Opdracht A:
Vat de woordenlijst hieronder samen in twee zinnen.
Opdracht B:
Waar begint en waar eindigt de bedrijfskolom volgens de woordenlijst hieronder?

Aardwarmte
Zie geothermie
Atmosfeer
De dampkring, het omhulsel van gas om de aarde
Bedrijfskolom
De naam voor de opeenvolgende stappen (schakels in het voortbrengingsproces) die een product doormaakt, voordat het bij de klant, de consument is. De bedrijfskolom begint bij de winning van grondstoffen en eindigt bij de detailhandel.
Biomassa
Plantaardig of dierlijk materiaal, of materiaal van plantaardige of dierlijke herkomst. Biomassa levert in de eerste plaats het voedsel voor mensen en dieren. Het kan ook gebruikt worden voor toepassingen waar koolstof onmisbaar is, zoals biogebaseerde materialen, chemicaliën en brandstoffen.
Biogebaseerde economie
De tak van de economie die producten maakt op basis van biomassa en/of die biomassa gebruikt als energiebron. Dit kan zowel de chemie, textielindustrie, farmaceutische industrie, houtverwerkende industrie, bouwsector, ... zijn.
Businessmodel
Bedrijfs- en verdienmodel. De wijze waarop een bedrijf geld verdient, hoe het zijn activiteiten organiseert en zijn klanten van dienst is. Een leverancier van software kan bijvoorbeeld geld vragen per geleverd pakket of per gebruiksduur of juist het pakket gratis weggeven en geld verdienen door het geven van advies of door advertenties te tonen bij het gebruik van het pakket.
Broeikaseffect
Het opsluiten van de warmte van invallende stralen van de zon in de atmosfeer. De hitte wordt opgesloten door broeikasgassen zoals koolstofdioxide (C02). Deze gassen vormen een soort "deken" rondom onze planeet.
Bruto Binnenlands Product
De totale geldwaarde van alle finale goederen en diensten die in een periode van een jaar geproduceerd worden in een land.
Capaciteitstarief
Iedereen die elektriciteit verbruik, betaalt niet alleen een vergoeding aan zijn elektriciteitsleverancier (bv. Electrabel), maar ook een vergoeding omdat hij/zij het elektriciteitsnet van Infrax of Eandis gebruikt om de elektriciteit tot bij hem/haar thuis te krijgen (nettarief). Dat nettarief wordt nu berekend in functie van het energieverbruik. Maar als het capaciteitstarief wordt ingevoerd, wordt het nettarief berekend in functie van de sterkte van de aansluiting van de woning op het elektriciteitsnet. Hoe sterker de aansluiting, hoe meer elektrische toestellen tegelijk in werking kunnen zijn zonder dat een stroompanne optreedt.

Aangeleverd materiaal:
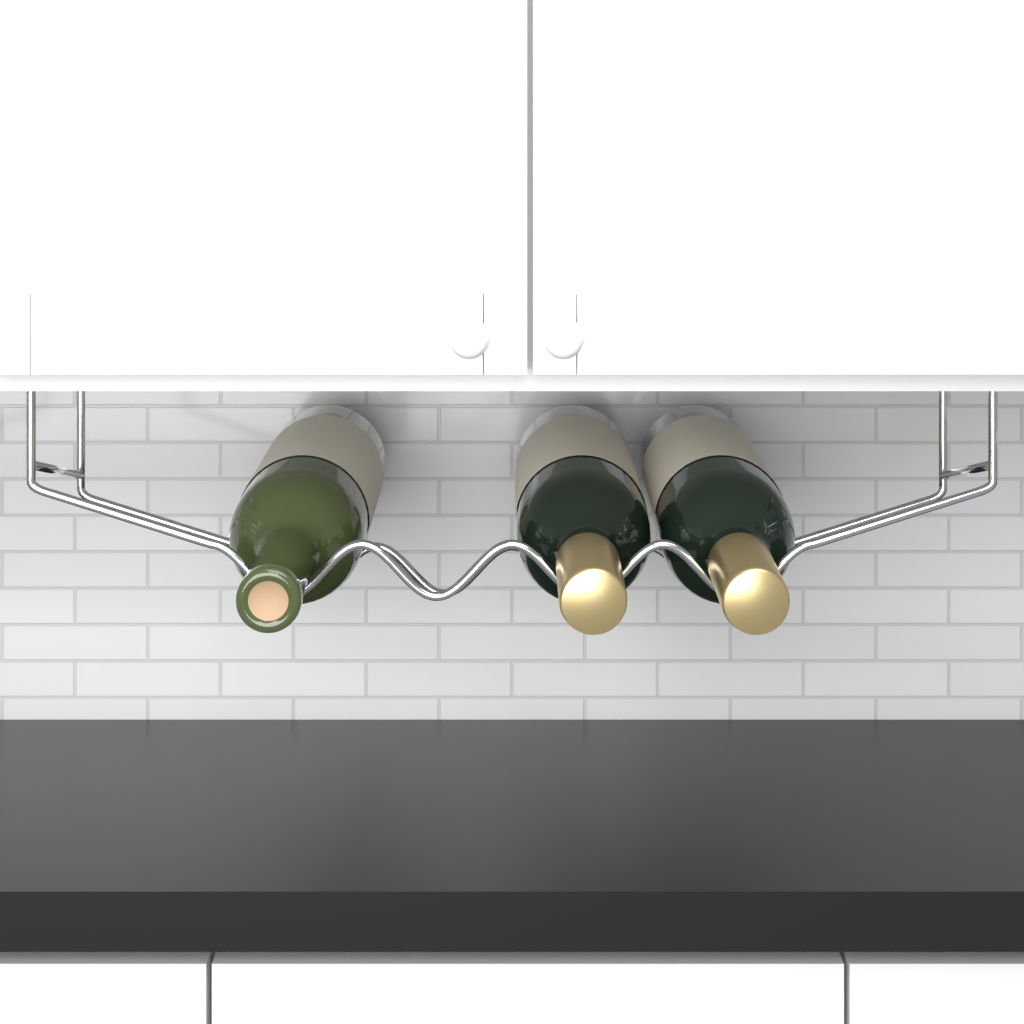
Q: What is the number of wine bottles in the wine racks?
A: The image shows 3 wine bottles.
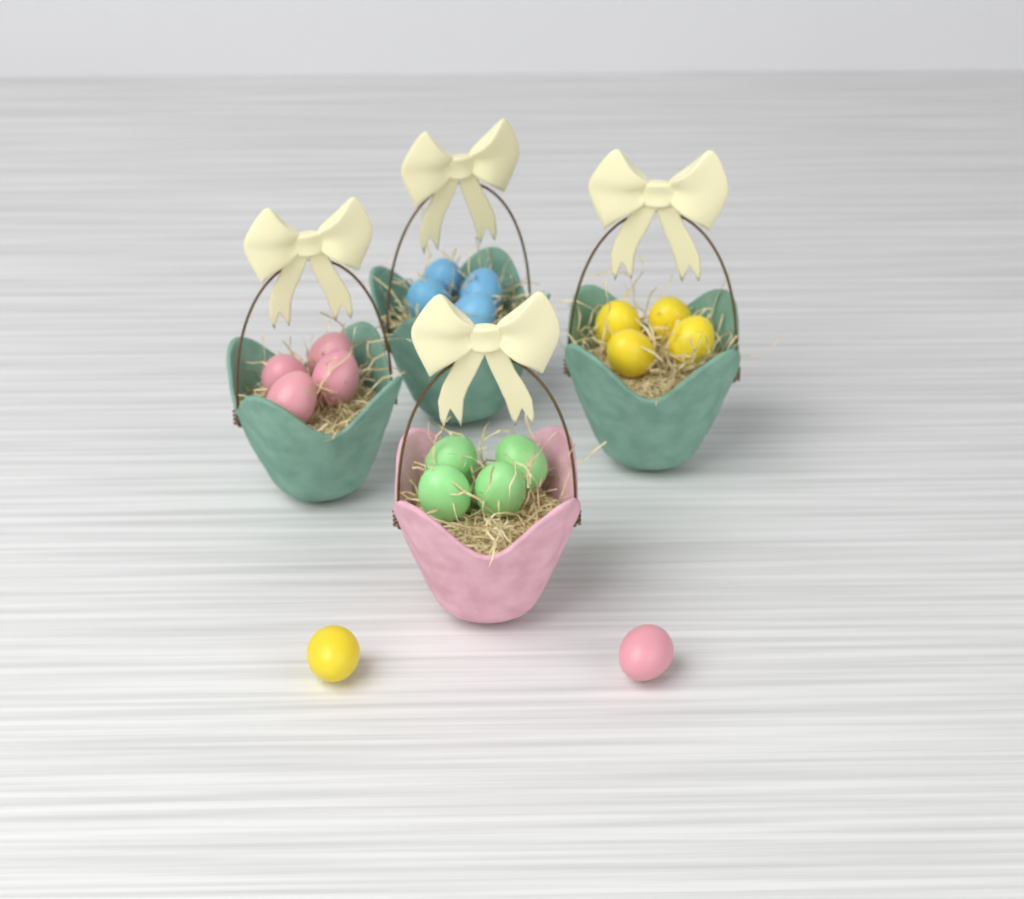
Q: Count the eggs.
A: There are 18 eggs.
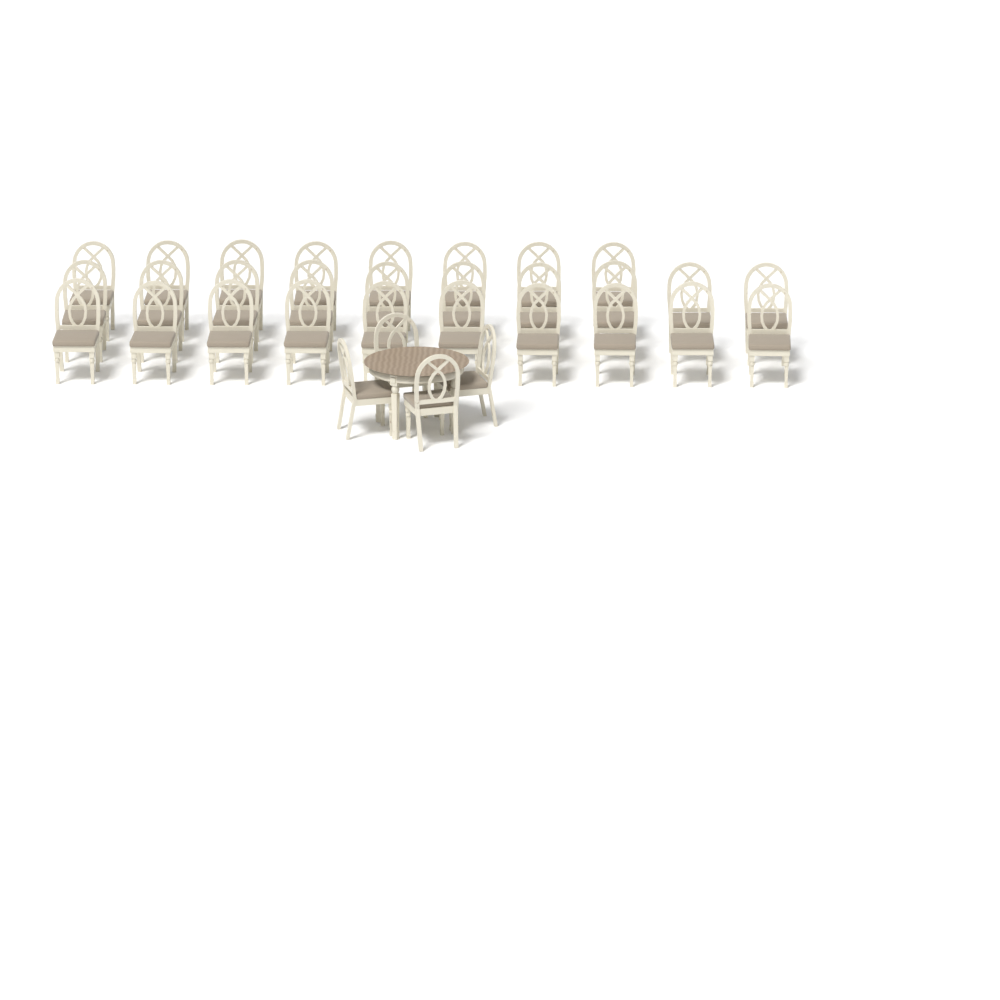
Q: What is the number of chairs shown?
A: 32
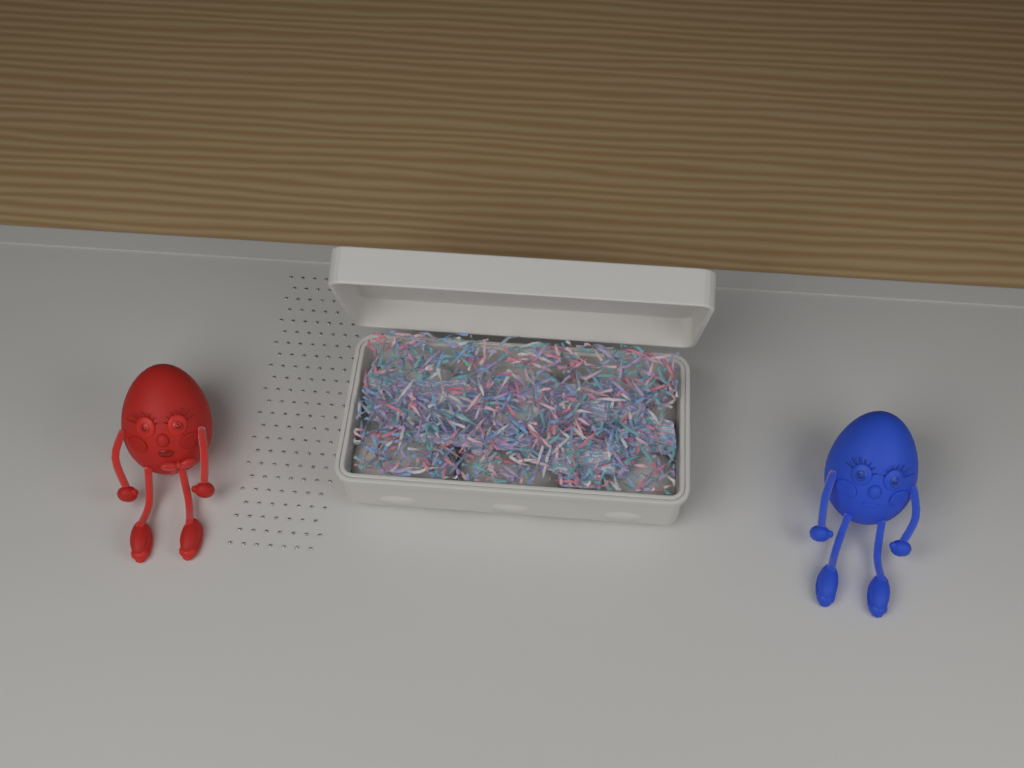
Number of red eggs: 1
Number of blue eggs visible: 1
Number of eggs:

Antwoord A:
De woordenlijst legt begrippen uit als aardwarmte, atmosfeer, bedrijfskolom, biomassa, biogebaseerde economie, businessmodel, broeikaseffect, bruto binnenlands product en capaciteitstarief. Zo staat erin dat broeikasgassen zoals koolstofdioxide de warmte van de zon in de atmosfeer opsluiten, en dat bij een capaciteitstarief het nettarief wordt berekend naar de sterkte van de aansluiting van de woning in plaats van naar het energieverbruik.

Antwoord B:
Ze begint bij de winning van grondstoffen en eindigt bij de detailhandel.